Exercise instructions ->
When you return the data, keep every line exactly as it is and leave out the pictures.

Listed records ->

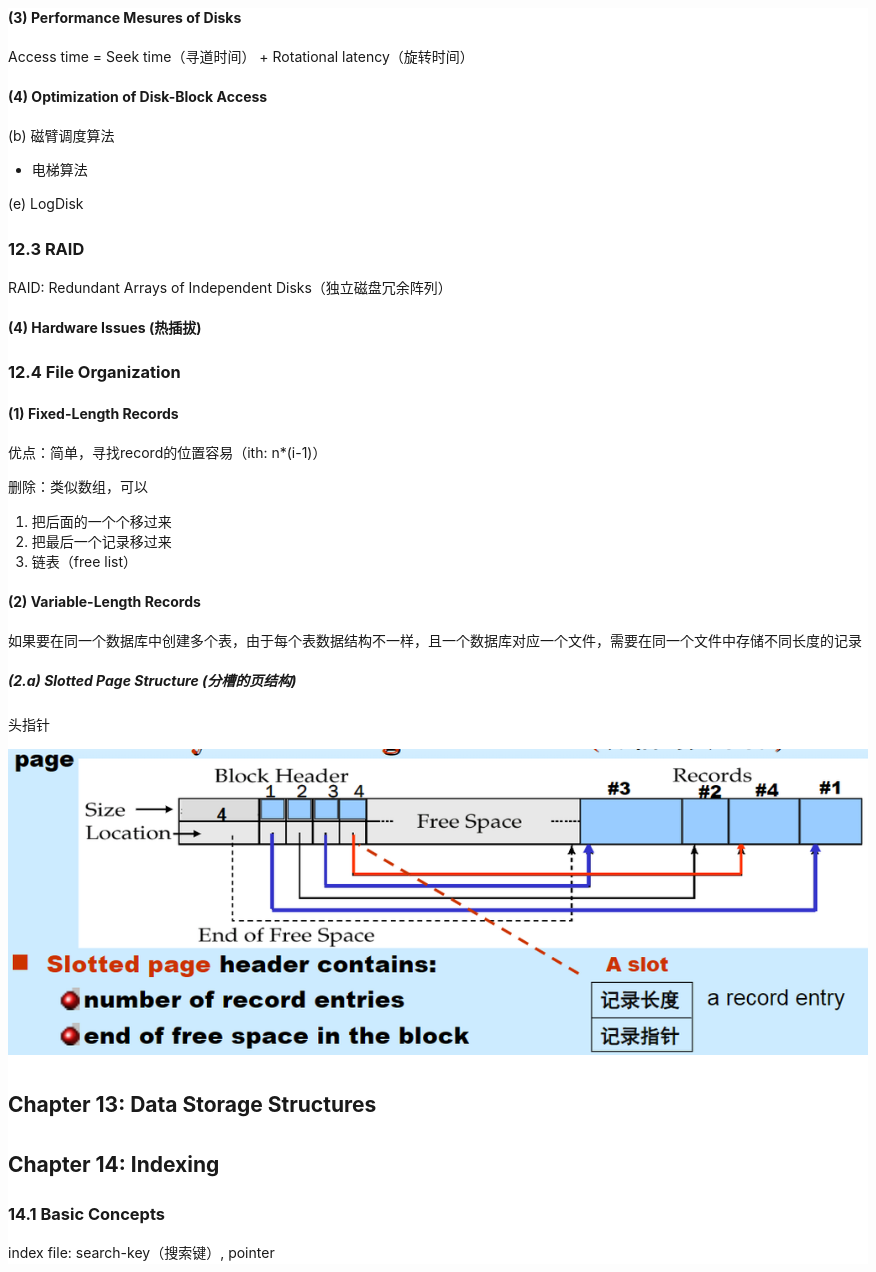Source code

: #### (3) Performance Mesures of Disks
Access time = Seek time（寻道时间） + Rotational latency（旋转时间）

#### (4) Optimization of Disk-Block Access
(b) 磁臂调度算法
* 电梯算法

(e) LogDisk

### 12.3 RAID
RAID: Redundant Arrays of Independent Disks（独立磁盘冗余阵列）

#### (4) Hardware Issues (热插拔)
### 12.4 File Organization
#### (1) Fixed-Length Records
优点：简单，寻找record的位置容易（ith: n*(i-1)）

删除：类似数组，可以
1. 把后面的一个个移过来
2. 把最后一个记录移过来
3. 链表（free list）

#### (2) Variable-Length Records
如果要在同一个数据库中创建多个表，由于每个表数据结构不一样，且一个数据库对应一个文件，需要在同一个文件中存储不同长度的记录

##### (2.a) Slotted Page Structure (分槽的页结构)
头指针

![Slotted Page Structure](../../../img/2022-04-19_14-38-25_SlottedPageStructure.png)

## Chapter 13: Data Storage Structures
## Chapter 14: Indexing
### 14.1 Basic Concepts
index file: search-key（搜索键）, pointer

Response ->
Source code

: #### (3) Performance Mesures of Disks
Access time = Seek time（寻道时间） + Rotational latency（旋转时间）

#### (4) Optimization of Disk-Block Access
(b) 磁臂调度算法
* 电梯算法

(e) LogDisk

### 12.3 RAID
RAID: Redundant Arrays of Independent Disks（独立磁盘冗余阵列）

#### (4) Hardware Issues (热插拔)
### 12.4 File Organization
#### (1) Fixed-Length Records
优点：简单，寻找record的位置容易（ith: n*(i-1)）

删除：类似数组，可以
1. 把后面的一个个移过来
2. 把最后一个记录移过来
3. 链表（free list）

#### (2) Variable-Length Records
如果要在同一个数据库中创建多个表，由于每个表数据结构不一样，且一个数据库对应一个文件，需要在同一个文件中存储不同长度的记录

##### (2.a) Slotted Page Structure (分槽的页结构)
头指针

![Slotted Page Structure](../../../img/2022-04-19_14-38-25_SlottedPageStructure.png)

## Chapter 13: Data Storage Structures
## Chapter 14: Indexing
### 14.1 Basic Concepts
index file: search-key（搜索键）, pointer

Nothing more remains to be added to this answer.